Rabu, 30 Maret 2016

karya ilmiah



     
BENARKAH EKSISTENSI PENGELOLA SEKOLAH MEMPENGARUHI MUTU SISWA
Disusun oleh :
YUSRAN A. TOMUTU
NIM: 281414051





JURUSAN SOSIOLOGI FAKULTAS ILMU SOSIAL UNIVERSITAS NEGERI GORONTALO


Untuk lomba karya ilmiah
2016

KATA PENGANTAR

            Rasa syukur kepada sang pencipta cinta (Allah SWT) yang telah menciptakan cinta kepada makhluk yang dicintai. Penulis berterimakasih atas karunia yang telah diberikan oleh sang pencipta cinta sehingga karya tulis ini dapat terselesaikan.
                    Tidak sedikit hambatan yang dihadapi dalam penyusunan tulisan ini, namun berkat Rahmat Allah SWT yang disertai semangat dan usaha keras serta bantuan dari semua pihak terutama teman-teman se-kelas, maka kesulitan tersebut dapat diatasi dengan baik.
                    Penulis menyadari keberadaan tulisan ini tidak luput dari kesalahan dan kekurangan, oleh sebab itu kritik dan saran demi penyempurnaan tulisan ini sangat penulis harapkan.
                    Semoga Allah SWT memberikan Taufik dan Hidayah kepada kita semua. Amin . . . !

Cuplikan Data
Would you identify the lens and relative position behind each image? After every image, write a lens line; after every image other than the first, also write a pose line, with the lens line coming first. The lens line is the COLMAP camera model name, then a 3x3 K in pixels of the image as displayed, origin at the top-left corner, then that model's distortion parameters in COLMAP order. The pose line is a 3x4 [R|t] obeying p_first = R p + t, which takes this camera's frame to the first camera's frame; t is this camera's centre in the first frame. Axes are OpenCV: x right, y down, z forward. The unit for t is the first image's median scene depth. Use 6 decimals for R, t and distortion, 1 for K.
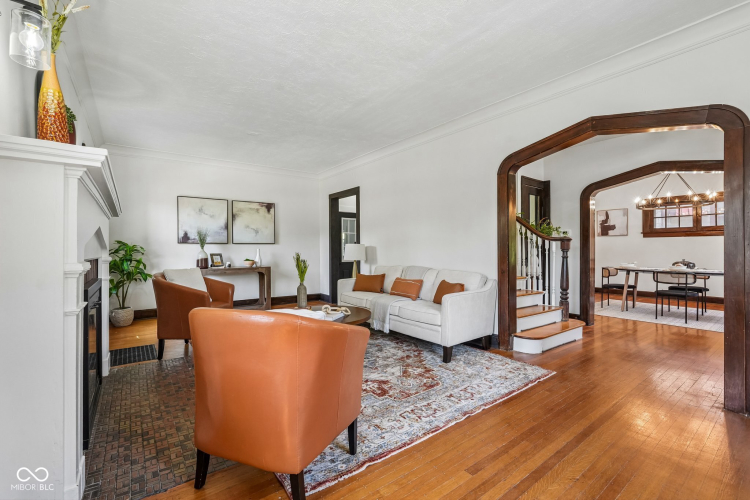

Ketentuan Tugas
(a) Mohon kutip persis bagian dari teks karya ilmiah, mulai dari "KATA PENGANTAR" dan berlanjut hingga "sangat penulis harapkan.".
(b) Menurut teks karya ilmiah, untuk keperluan apa tulisan itu disusun?

Jawaban Tiap Tugas
(a)
KATA PENGANTAR

            Rasa syukur kepada sang pencipta cinta (Allah SWT) yang telah menciptakan cinta kepada makhluk yang dicintai. Penulis berterimakasih atas karunia yang telah diberikan oleh sang pencipta cinta sehingga karya tulis ini dapat terselesaikan.
                    Tidak sedikit hambatan yang dihadapi dalam penyusunan tulisan ini, namun berkat Rahmat Allah SWT yang disertai semangat dan usaha keras serta bantuan dari semua pihak terutama teman-teman se-kelas, maka kesulitan tersebut dapat diatasi dengan baik.
                    Penulis menyadari keberadaan tulisan ini tidak luput dari kesalahan dan kekurangan, oleh sebab itu kritik dan saran demi penyempurnaan tulisan ini sangat penulis harapkan.

(b) Untuk lomba karya ilmiah 2016.